● **Exercise objective**
Without the pictures, give every record again exactly.

----

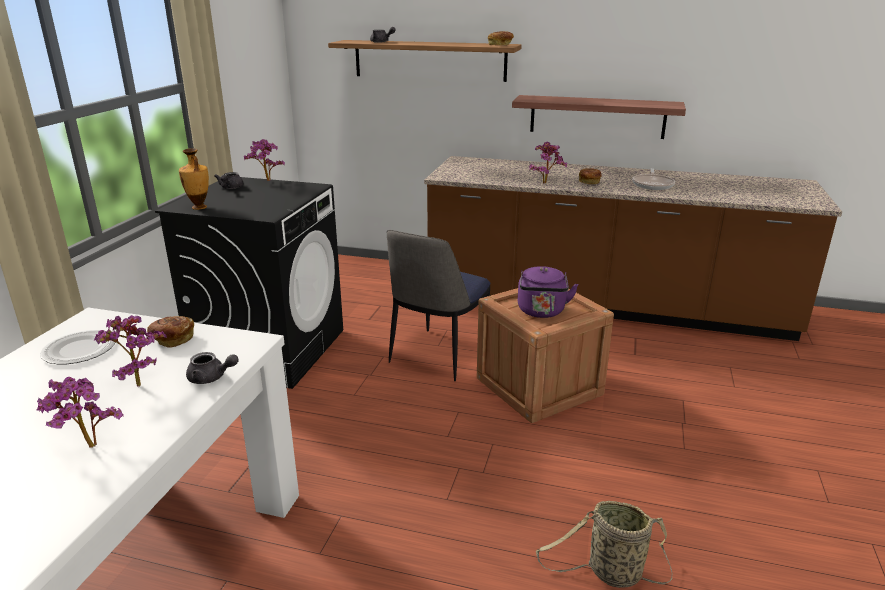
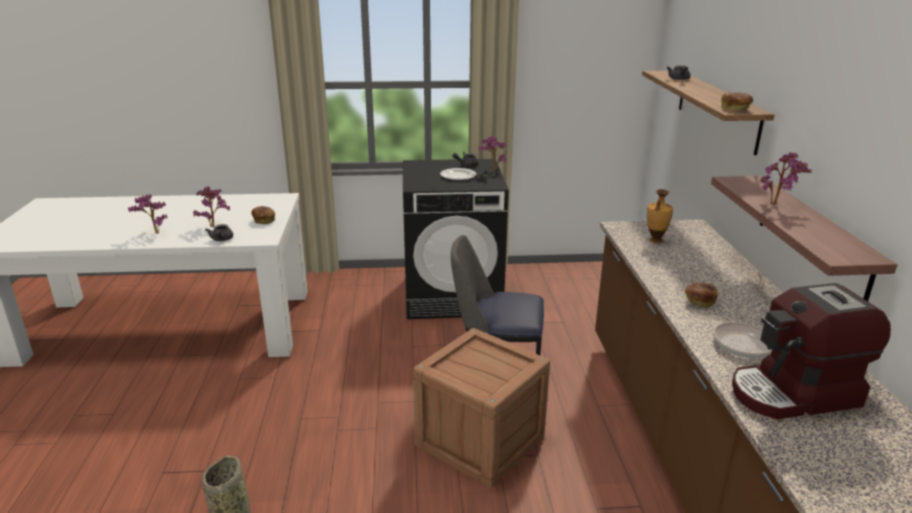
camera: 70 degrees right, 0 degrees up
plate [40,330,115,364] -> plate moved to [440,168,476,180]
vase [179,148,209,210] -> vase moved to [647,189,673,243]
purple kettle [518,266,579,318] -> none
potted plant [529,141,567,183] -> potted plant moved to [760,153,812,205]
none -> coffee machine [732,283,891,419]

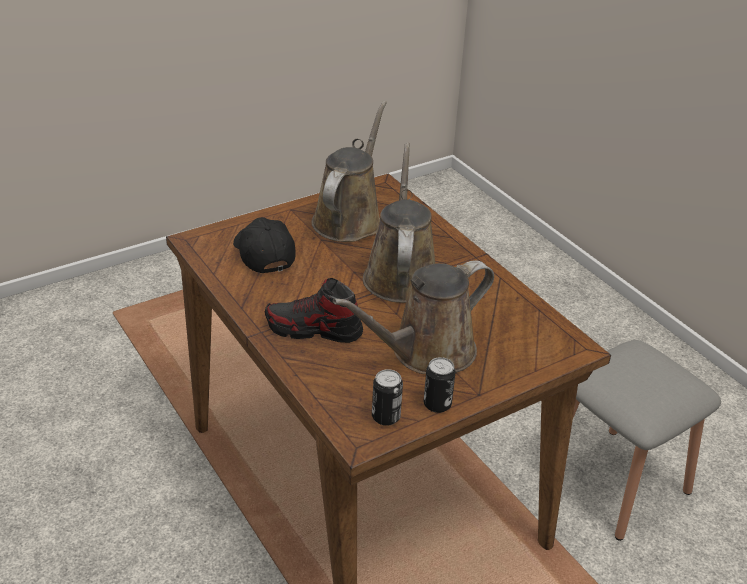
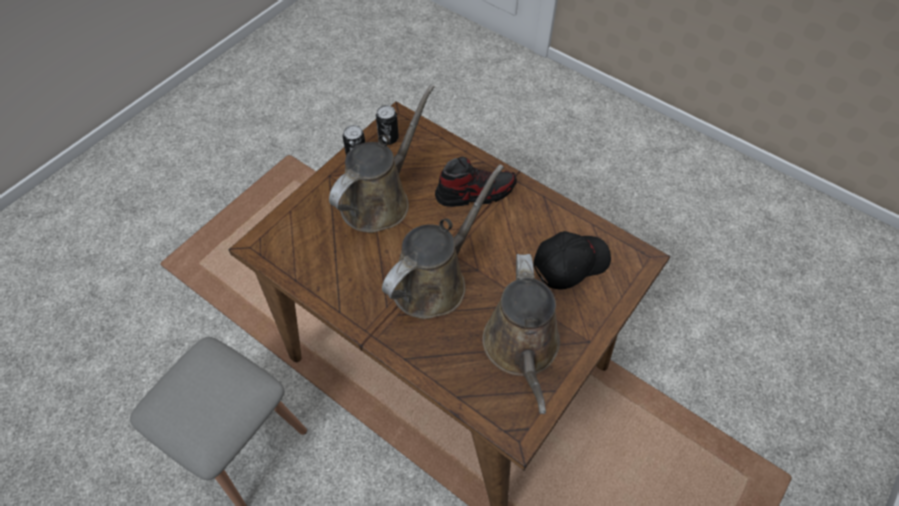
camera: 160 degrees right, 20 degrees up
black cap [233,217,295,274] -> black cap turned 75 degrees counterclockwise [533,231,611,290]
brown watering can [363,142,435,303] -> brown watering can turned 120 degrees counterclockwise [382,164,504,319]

----

● **Result**
camera: 70 degrees right, 0 degrees up
plate [40,330,115,364] -> plate moved to [440,168,476,180]
vase [179,148,209,210] -> vase moved to [647,189,673,243]
purple kettle [518,266,579,318] -> none
potted plant [529,141,567,183] -> potted plant moved to [760,153,812,205]
none -> coffee machine [732,283,891,419]

camera: 160 degrees right, 20 degrees up
black cap [233,217,295,274] -> black cap turned 75 degrees counterclockwise [533,231,611,290]
brown watering can [363,142,435,303] -> brown watering can turned 120 degrees counterclockwise [382,164,504,319]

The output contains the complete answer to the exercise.